結核薬に認知症予防効果の可能性

nounow編集部

既存医薬品が認知症予防に効果あり(イメージ)
出典元:pixabay.com

認知症予防の新薬開発がいずれも臨床試験で失敗を繰り返してきた中、大阪市立大らの研究ではこれまで標的とされてきたアミロイドベータとは別の物質に焦点をあて、マウス実験ながら既存の結核薬が有効との結果を示しました。

結核などに使う薬が認知症予防効果あり!?

認知症はその発症の25年ほど前から脳内に異質なたんぱく質が蓄積し神経細胞が崩壊することによって発症するというメカニズムがわかってきています。今、世界が認知症予防や治療の創薬研究に取組んでいますが、効果的な予防薬・治療薬が待たれるところです。そんな中、3月29日に大阪市立大学は結核などの治療に使用していたリファンピシンという薬が、認知症予防効果があることを発表しました。

既存医薬品であるリファンピシンに認知症を予防する広い作用があることを世界で初めてつきとめました。

これは、大阪市立大学の富山准教授らのグループが金沢大学、富山大学、米国ノースウェスタン大学と共同で行ったマウスを使った研究であり、英国の神経学雑誌Brainのオンライン版に掲載されました。

リファンピシンってどういう薬?

リファンピシンは、肺結核及びその他の結核症、マイコバクテリウム・アビウムコンプレックス(MAC)症を含む非結核性抗酸菌症、ハンセン病に効く薬です。副作用は肝障害やアナフィラキシー、腎不全など挙げられますが(いずれも頻度不明)、長く使われてきた既存医薬品であるためその薬自体の安全性は認められているといえるでしょう。

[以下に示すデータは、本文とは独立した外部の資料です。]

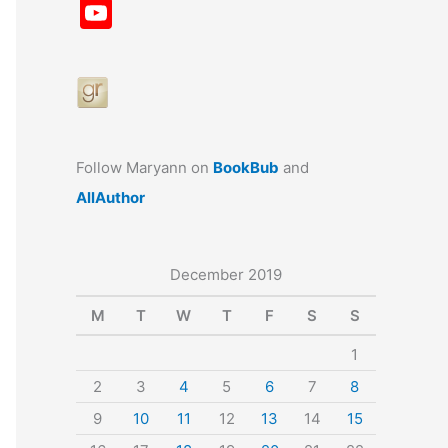
a
st
nt
u
n
u
Y
c
a
er
e
k
m
o
e
gr
e
s
e
bl
u
b
a
st
k
dI
r
T
o
m
y
n
u
o
b
Follow Maryann on
BookBub
and
k
e
AllAuthor
December 2019
M
T
W
T
F
S
S
1
2
3
4
5
6
7
8
9
10
11
12
13
14
15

リファンピシンは古くから(1960年代から)ある薬なので副作用に関する情報も蓄積されており、今ではジェネリック医薬品として安価に供給されています。一部の患者で問題となる副作用(肝障害や薬物相互作用)さえクリアできれば、未だ有効な治療法がない認知症に対して、安価で内服可能なリファンピシンによる予防が可能になるかもしれません。また、本研究を契機として、より安全でより有効な新しい予防薬の開発が進むことも期待されます。

標的はアミロイドベータではない

冒頭に述べた認知症発症の原因となる異質なたんぱく質とは、アミロイドベータやタウなどと呼ばれるものです。これまでの認知症治療薬は特にアミロイドベータを標的としてきましたが、臨床試験では失敗を重ねてきました。

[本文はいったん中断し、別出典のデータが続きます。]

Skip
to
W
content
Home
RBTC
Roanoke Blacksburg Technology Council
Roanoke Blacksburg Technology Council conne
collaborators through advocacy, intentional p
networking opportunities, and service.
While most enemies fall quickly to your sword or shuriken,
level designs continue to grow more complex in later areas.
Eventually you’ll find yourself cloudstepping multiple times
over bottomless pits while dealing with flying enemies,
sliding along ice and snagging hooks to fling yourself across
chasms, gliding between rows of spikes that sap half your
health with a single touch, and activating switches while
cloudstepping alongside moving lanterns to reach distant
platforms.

この理由として考えられるのは、発症した後にいくらアミロイドベータを除去しても、すでに多くの神経細胞が死んでしまった後では、もはや手遅れであるということです。

前述のたんぱく質は脳内でオリゴマーと呼ばれる数分子~数十分子からなる小さな会合体を形成し、神経細胞の機能を阻害することで病気が発症すると考えられていますが、実は本研究はその「オリゴマー」を標的にしたものでした。

これまでの治療薬は予防投与を前提として開発されたものではなく、費用・副作用・投与法などの点で問題を抱えています。認知症を予防するには、長期にわたって薬を服用する必要があるため、予防薬には、安全・安価・内服可能で、できれば一剤で認知症の様々な原因タンパク質オリゴマーに作用できることが望まれます。

発表によると、マウスを使った実験ではたった1カ月間の経口投与でリファンピシンが各たんぱく質オリゴマーを減少させ記憶を回復させることを示したと同時に、マウスの年齢や期間によって投薬の用量を調整できる可能性もわかりました。本研究によって、リファンピシンが様々な認知症の予防薬として有望株であることが示されたと述べられています。

世界が待ち望む予防薬開発

国際アルツハイマー病協会(Alzheimer’s Disease International)の2015年のレポートによれば、世界の認知症患者数は2015年で4680万人、2030年には7470万人、2050年には1億3150万人になると予測され、それにかかる経済費用は2015年で8180億米ドル、2030年には2兆米ドルになると見積もられています。

日本だけではなく、世界的な課題である認知症(アルツハイマー病)を予防・治療するための安全な予防薬の開発は、試行錯誤を繰り返して今に至ります。まだマウスの段階でありこれからですが、認知症にかかる経済的負担は甚大であり、効果的な予防薬の開発が待ち遠しいところです。